Question

Freddy D’s is setting a selling price on a new product using the absorption costing approach...

Freddy D’s is setting a selling price on a new product using the absorption costing approach to cost-plus pricing.

Unit Year

Direct material

$29

Direct labor

$20

Variable manufacturing overhead

$8

Fixed annual manufacturing overhead

$120,000

Variable selling and administrative expense

$3

Fixed annual selling and admin expense

$16,000

Freddy D’s Manager Nick plans to produce and sell 4,000 units annually.
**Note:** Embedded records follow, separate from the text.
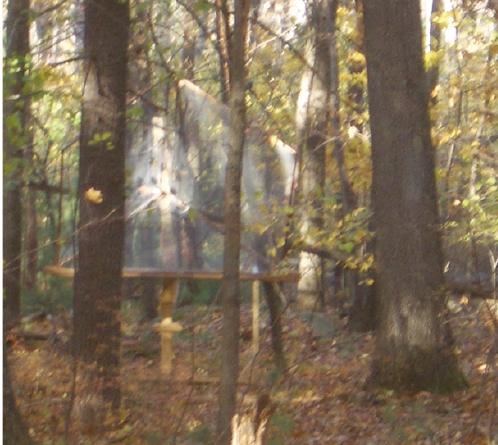
Figure 3: The target (a trihedral reflector) is shown on the stand at 300 feet from the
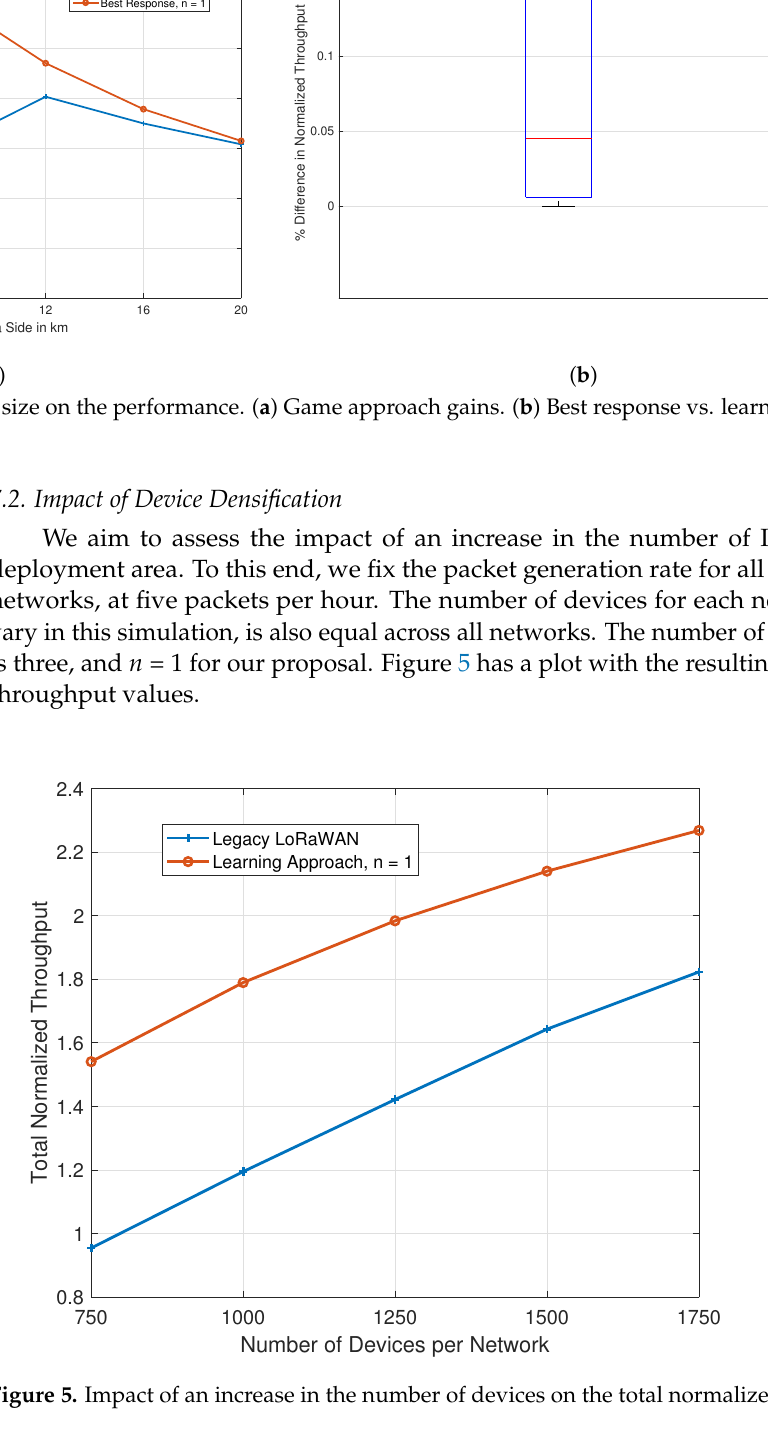
as compared to 1.82 for the legacy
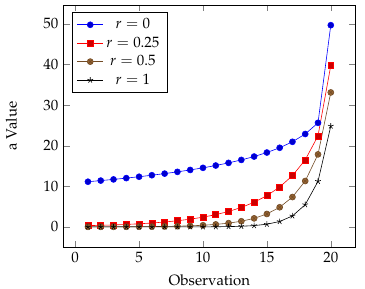
for n = 20 observations based on a normal k = 1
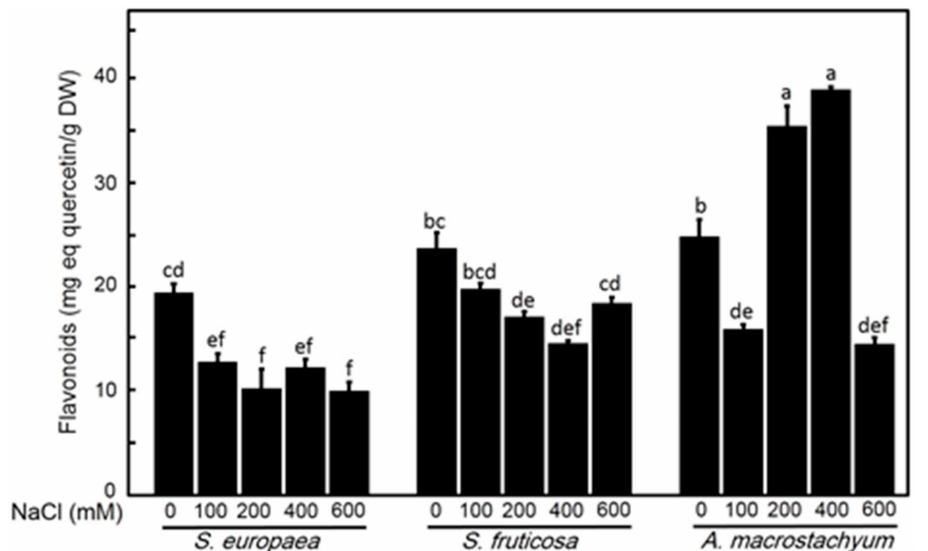
Figure 10. Total flavonoids contents of S. europaea, S. fruticosa and A. macrostachyum under different NaCl concentrations. Mean ± SE of three replicates. Different letters indicate significant differences ( p <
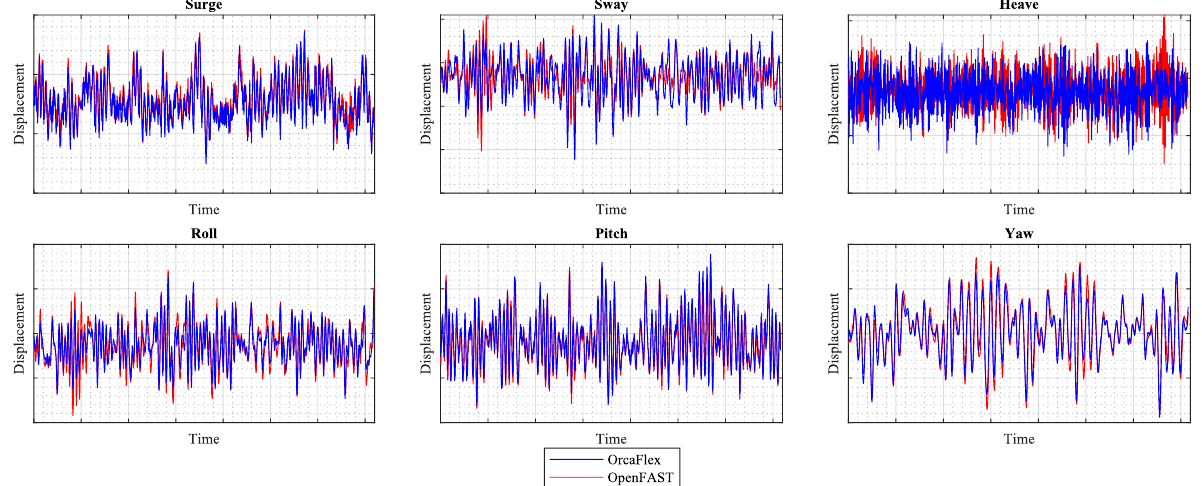
Figure 15. Comparison of six DoF motion of the interface. Note that the irregular sea states are different realizations of the same wave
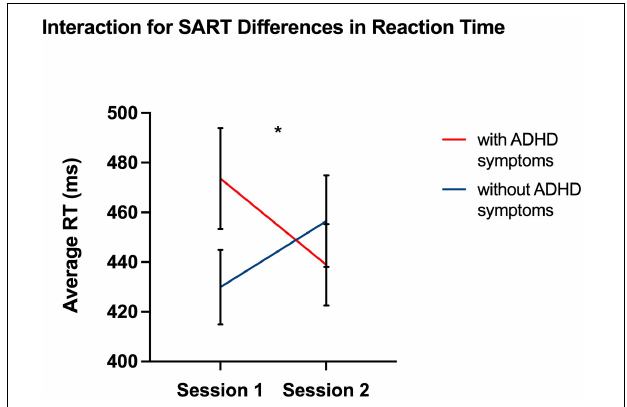
FIGURE 2 | Significant differences in response latency, at p < 0.05, between Session 1 and 2 indicate a greater magnitude of the synchrony effect for individuals with ADHD compared to neuro-typical individuals. * p < 0.05, two-tailed.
Freddy D’s new product will require an investment of $643,000 and have a required return on investment of 20%.

Determine the unit product cost for the new product.

Determine the markup percentage on absorption cost for the new product.

Determine the target selling price for the new product using the absorption costing approach.

What is a problem with using the absorption costing approach?

Homework Answers

Answer #1
Rreq 1.
Unit cost as per Absorption costing:
Material 29.00
Labour 20.00
Variable OH 8.00
Fixed Oh 30.00
Unit Product Cost 87.00
Req 2:
Markup Required:;
Total Selling and admin Oh 28000.00
(4000*3+16000)
Add: Desired return on Invstment 128600
(643000*20%)
Total Markup required 156600.00
Total Cost under Absorption 348000
(4000 unts @ 87)
Markup % (156600/348000*100) 45%
Req 3:
Unit product cost 87
Add: Markup @ 45% 39.15
Selling price per unit 126.15
Req 4:
Under absorption costing, the problem lies in fixing the selling price based on Unit product cost is that this unit product cost varies with the variation in production level as the average fixed cost goes on changing with the production.